By translating the scalar data from the Von Mises Stress map into vector data, the depth of the slab can be scaled using the local section modulus of each analysis element, in a process called Section Modulus Optimization (SMO). Holding the system stress at a uniform 3000 PSI and allowing the slab depth to vary from 6” to 24”, the solid result is calibrated to the architect’s formal ambition.
Structural Patterning is nothing new. With the Pantheon, Apollodorus created one of the most enduring examples of structural expression — pictured here in partial section. Its ornamented coffers form a waffle slab which accents the enormous concrete dome, while decreasing weight.

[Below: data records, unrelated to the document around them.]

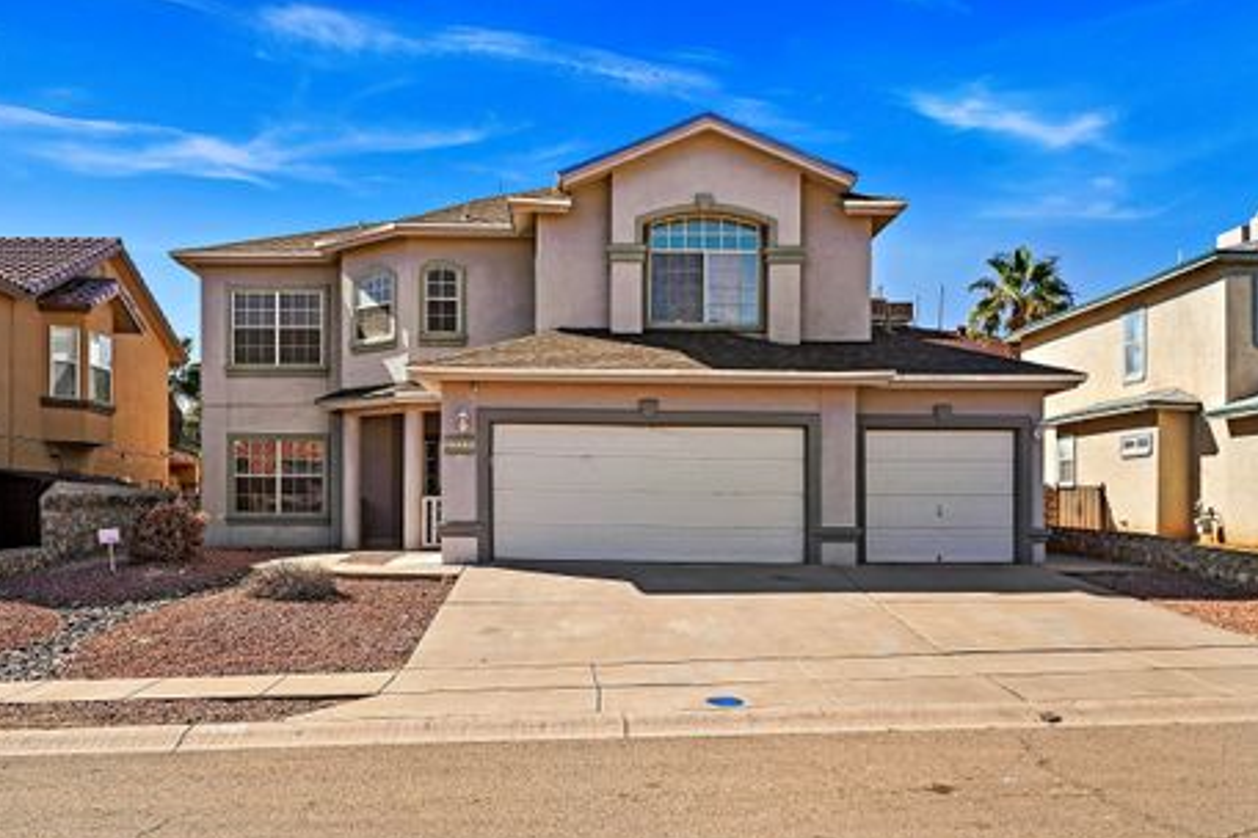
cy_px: 453
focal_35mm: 34
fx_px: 1188
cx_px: 585
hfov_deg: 55.7
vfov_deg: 38.9
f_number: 8
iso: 100
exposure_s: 1/100
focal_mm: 31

This language has remained untouched for almost 2000 years, while the lower sections have been remodeled with the fashions of the centuries that followed.
When building with concrete, or other plastic materials, the organization of the waffle slab ribs presents an exciting opportunity for novel Stress Patterning. Karamba and Millipede present beautiful options for mapping directions of principal stresses, load paths, and iso-lines of stress. The most structurally meaningful patterning utilized a scale field to adjust the density of ribs according to intensities of stress, yielding a field of expanding and contracting cells that could be expressed as concrete coffers.
Further development of stress-optimized structural patterning may combine Modulus Optimization and Stress Patterning to achieve an expressive and efficient system rendered in the most potentially plastic of construction materials.